Here you are far away from the stress of day-to-day living. It is unusually quiet on the small island which the inhabitants themselves lovingly call "sötes Länneken" (silent little land). There is no mass tourism here and no cars are allowed on the island, instead there are wonderful hiking trails, visitors can bathe and relax in the sun, collect stones or watch the birds and generally get away from it all! On the 16 kilometers of clean, fine sandy beaches, there is a quiet spot to be found for anybody who wants to be alone. It is well worth getting to know Hiddensee in all seasons -is it glorious not only when the broom and heather are in bloom or when the birds are migrating and new snow has fallen but also during the winter storms, which bring rain and fog.

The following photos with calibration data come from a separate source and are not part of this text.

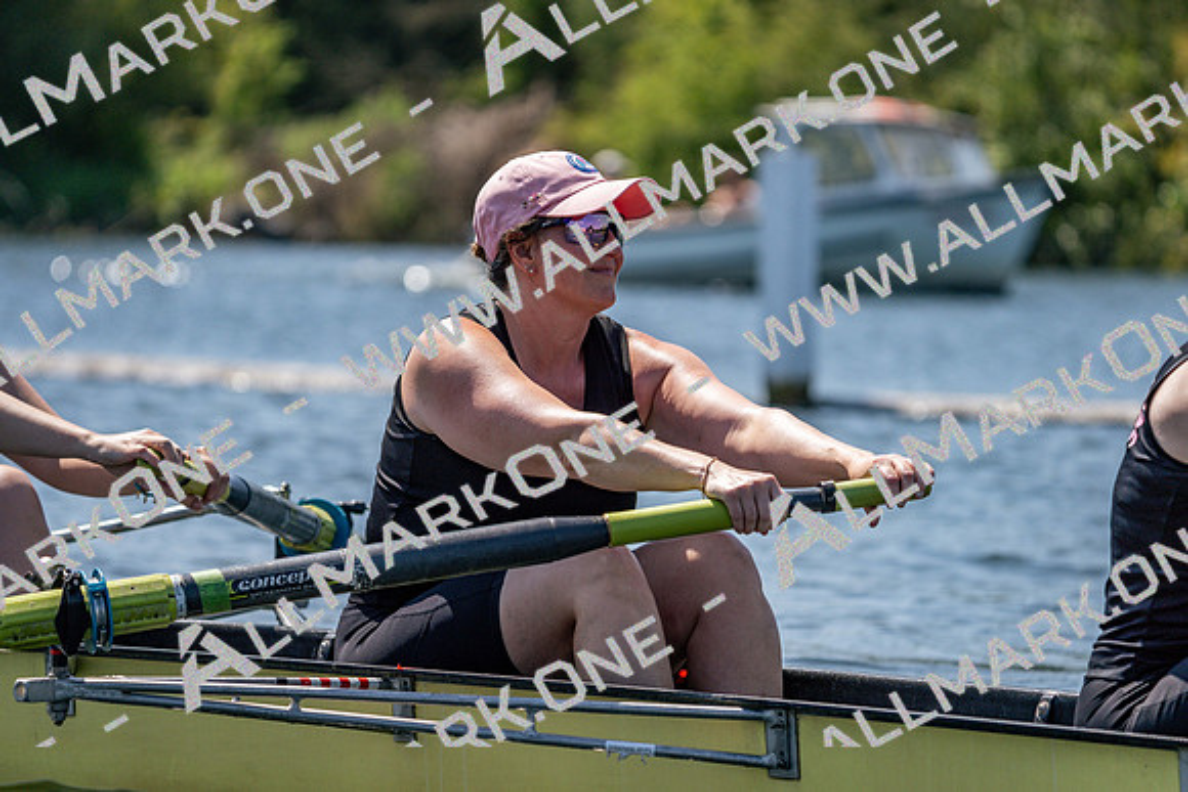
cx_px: 594
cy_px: 396
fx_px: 8549
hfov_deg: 7.9
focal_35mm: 259
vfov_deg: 5.3
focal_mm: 259
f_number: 5.6
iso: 250
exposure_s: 1/2000
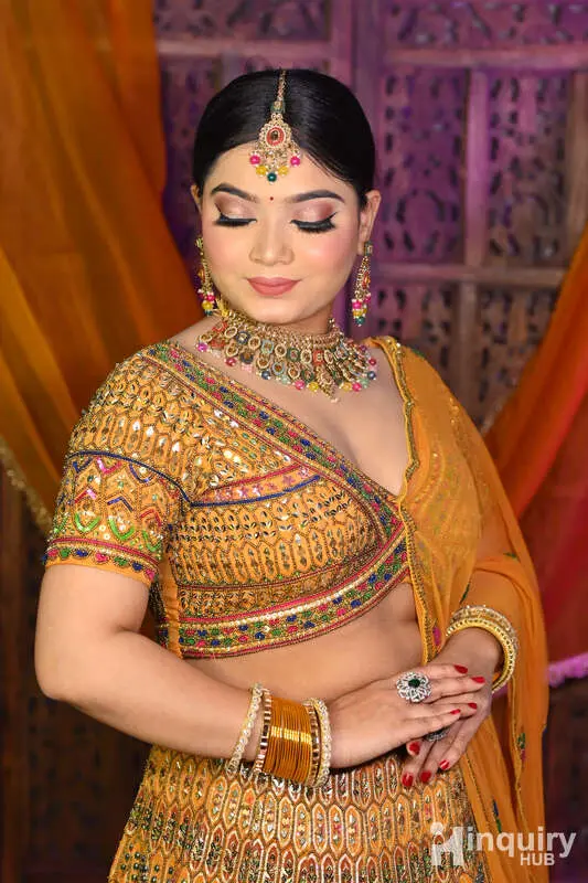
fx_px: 1838
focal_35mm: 75
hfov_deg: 18.2
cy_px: 442
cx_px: 294
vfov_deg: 27.0
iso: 640
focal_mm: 50
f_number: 2.8
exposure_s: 1/200
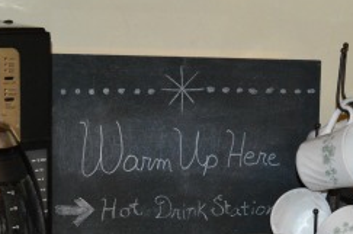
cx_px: 270
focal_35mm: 108
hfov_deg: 18.8
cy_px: 202
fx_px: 1057
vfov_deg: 12.5
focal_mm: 35
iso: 3200
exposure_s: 1/60
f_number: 5
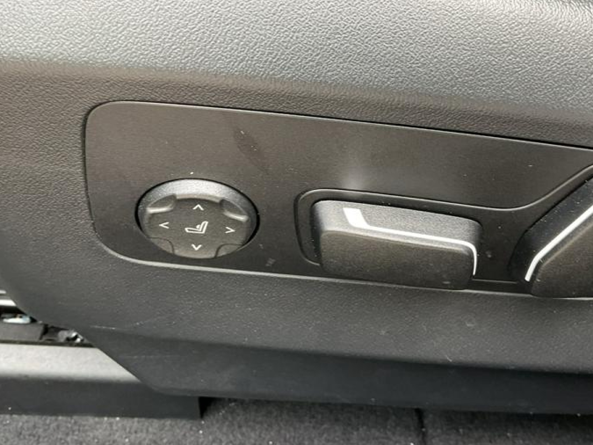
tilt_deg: -40.7
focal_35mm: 44
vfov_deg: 32.4
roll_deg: -5.1
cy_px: 124
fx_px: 754
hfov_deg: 42.7
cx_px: 363
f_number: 1.8
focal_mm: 3
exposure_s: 1/60
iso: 40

Hiddensee is one of the few coastal regions of Germany where nature and countryside are completely unspoilt. For this reason, the island is strictly protected and most of its area forms part of the recently created Western Pomeranian Boddenlandschaft National Park. Within this national park there are valuable nature reserves (Dornbusch, Bessin, Faehr Isle, Duenenheide and Gellen) which, for the most part, can be explored on foot. Only the areas at the south end of Bessin and Gellen as well as the Faehr Isle where the sea birds breed and which are looked after by the Ornithological Station in Kloster, are out of bounds. However, many interesting species of birds can be observed outside these protected areas, in particular during the breeding season in spring and before migration in the autumn. In the island's Local History Museum exhibits show the flora and fauna of the island, the sea and the inland bay, as well as presenting the geological evolution of the island.

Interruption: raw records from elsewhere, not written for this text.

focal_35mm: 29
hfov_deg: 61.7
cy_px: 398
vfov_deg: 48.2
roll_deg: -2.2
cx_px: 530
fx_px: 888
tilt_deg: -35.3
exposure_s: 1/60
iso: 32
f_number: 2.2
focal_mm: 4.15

As a visitor to the island you can also actively make a contribution to nature conservancy by observing the following rules:

  • Do not leave the paths when walking or cycling through the nature reserves
  • Do not enter protected areas for sea birds
  • Do not scare any wild animals and do not pick any wild flowers
  • Do not attempt to climb the cliffs or go into the dunes
  • Camping is not permitted
  • Do not leave any litter
  • Do not land your boat or surf board on the salt meadows or reedy shore.

By abiding by these guidelines, you will help preserve the unspoilt beauty of Hiddensee for coming generations.

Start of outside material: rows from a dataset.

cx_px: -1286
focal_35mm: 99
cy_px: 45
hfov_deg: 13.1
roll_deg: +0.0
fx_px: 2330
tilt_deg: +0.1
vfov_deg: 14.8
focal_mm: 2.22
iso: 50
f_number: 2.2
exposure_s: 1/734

At the end of the last century, many artists and scientists came to Hiddensee, captivated by its charm and untouched quality. First, painters and illustrators spent the summers here - to be followed by more and more summer guests. The list of famous visitors is long and includes Sigmund Freud, Asta Nielsen, Thomas Mann, Kaethe Kollwitz, Albert Einstein, Max Reinhardt ... The German dramatist, Gerhart Hauptmann, was especially fond of Hiddensee. He wrote many of his works here and lies buried on the island. His summer residence "Haus Seedorn" in Kloster, was turned into a memorial and is open to the public.

Today, Hiddensee's main source of income is tourism - but the island still manages to retain that particular aura which, long ago, attracted the very first visitors.